■ PROBLEM STATEMENT ■
From the passage on the commission's certification ruling, write out word for word the portion that begins at the words "In the spring" and stops after "application to terminate.".
** Opening QUOTED PASSAGE block **
In the spring of 2009, a deputy commissioner refused to certify the award for enforcement purposes, but she authorized the Clerk to certify it merely as a true copy of a commission record, not for enforcement purposes. The employee didn’t appeal that letter ruling, but the employer did, challenging the certification of the award for any purposes. The full commission ruled that the clerk was permitted to certify an award for authentication purposes only, without issuing the statutory certification that can be docketed in circuit court. The commission specifically declined to address the employee’s challenge to the commission’s rule that permits an employer to cut off comp payments unilaterally, merely by filing an application to terminate.

The Court of Appeals today affirms that ruling, holding that the commission, like any other adjudicative body, has the inherent authority to certify as true copies of its records. The statutory procedure for certification is a separate mechanism, the court decides today, and the commission need not certify an award for those purposes merely because the employee asks it to do so; otherwise, it would surrender its deliberative function in deciding whether the evidence in support of the employee’s request really is “satisfactory.”

Since that’s all the commission had ruled upon, that’s all the CAV takes up. It refuses to adjudicate the issue in the case that, in my mind, is of overwhelming importance: whether the employee’s due process rights are violated by the commission’s rule. The employee argued that once he receives an award, he has a property right in it and can’t be deprived of that award without notice and a hearing – without due process of law. The commission’s rule, he contended, allows an employer to cut off payments unilaterally, merely by an unproven allegation of some cause to terminate benefits.
** Closing QUOTED PASSAGE block **
** Opening LISTED RECORDS block **
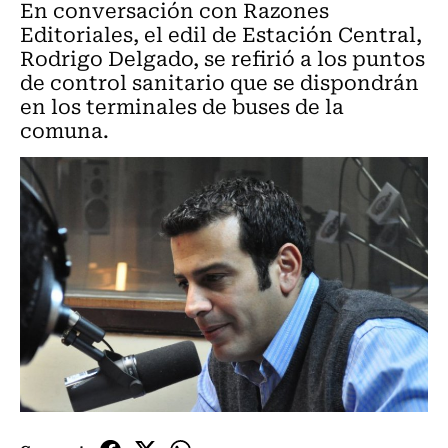
En conversación con Razones
Editoriales, el edil de Estación Central,
Rodrigo Delgado, se refirió a los puntos
de control sanitario que se dispondrán
en los terminales de buses de la
comuna.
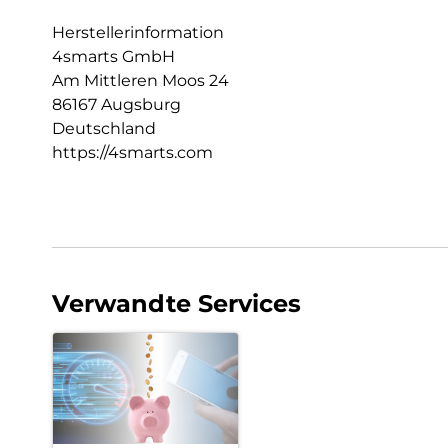
Herstellerinformation
4smarts GmbH
Am Mittleren Moos 24
86167 Augsburg
Deutschland
https://4smarts.com
Verwandte Services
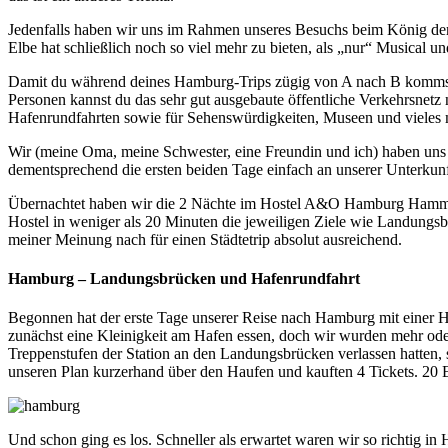
Jedenfalls haben wir uns im Rahmen unseres Besuchs beim König der
Elbe hat schließlich noch so viel mehr zu bieten, als „nur“ Musical und
Damit du während deines Hamburg-Trips zügig von A nach B kommst,
Personen kannst du das sehr gut ausgebaute öffentliche Verkehrsnetz
Hafenrundfahrten sowie für Sehenswürdigkeiten, Museen und vieles 
Wir (meine Oma, meine Schwester, eine Freundin und ich) haben uns 
dementsprechend die ersten beiden Tage einfach an unserer Unterkunft
Übernachtet haben wir die 2 Nächte im Hostel A&O Hamburg Hammer
Hostel in weniger als 20 Minuten die jeweiligen Ziele wie Landungsb
meiner Meinung nach für einen Städtetrip absolut ausreichend.
Hamburg – Landungsbrücken und Hafenrundfahrt
Begonnen hat der erste Tage unserer Reise nach Hamburg mit einer H
zunächst eine Kleinigkeit am Hafen essen, doch wir wurden mehr oder
Treppenstufen der Station an den Landungsbrücken verlassen hatten, s
unseren Plan kurzerhand über den Haufen und kauften 4 Tickets. 20 E
Und schon ging es los. Schneller als erwartet waren wir so richtig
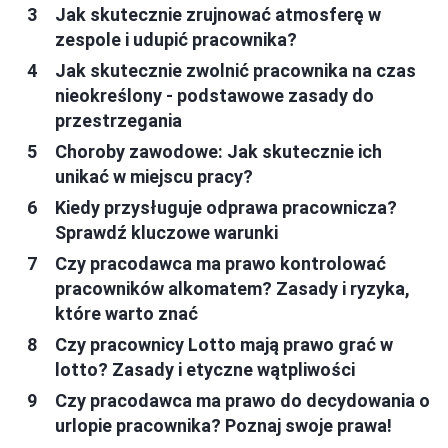
Jak skutecznie zrujnować atmosferę w
zespole i udupić pracownika?
Jak skutecznie zwolnić pracownika na czas
nieokreślony - podstawowe zasady do
przestrzegania
Choroby zawodowe: Jak skutecznie ich
unikać w miejscu pracy?
Kiedy przysługuje odprawa pracownicza?
Sprawdź kluczowe warunki
Czy pracodawca ma prawo kontrolować
pracowników alkomatem? Zasady i ryzyka,
które warto znać
Czy pracownicy Lotto mają prawo grać w
lotto? Zasady i etyczne wątpliwości
Czy pracodawca ma prawo do decydowania o
urlopie pracownika? Poznaj swoje prawa!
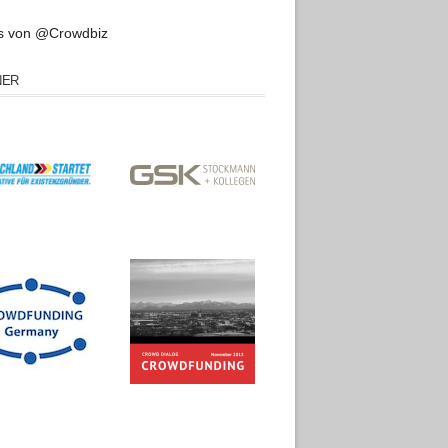
s von @Crowdbiz
NER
** Closing LISTED RECORDS block **
■ RESPONSE TO THIS TASK ■
In the spring of 2009, a deputy commissioner refused to certify the award for enforcement purposes, but she authorized the Clerk to certify it merely as a true copy of a commission record, not for enforcement purposes. The employee didn’t appeal that letter ruling, but the employer did, challenging the certification of the award for any purposes. The full commission ruled that the clerk was permitted to certify an award for authentication purposes only, without issuing the statutory certification that can be docketed in circuit court. The commission specifically declined to address the employee’s challenge to the commission’s rule that permits an employer to cut off comp payments unilaterally, merely by filing an application to terminate.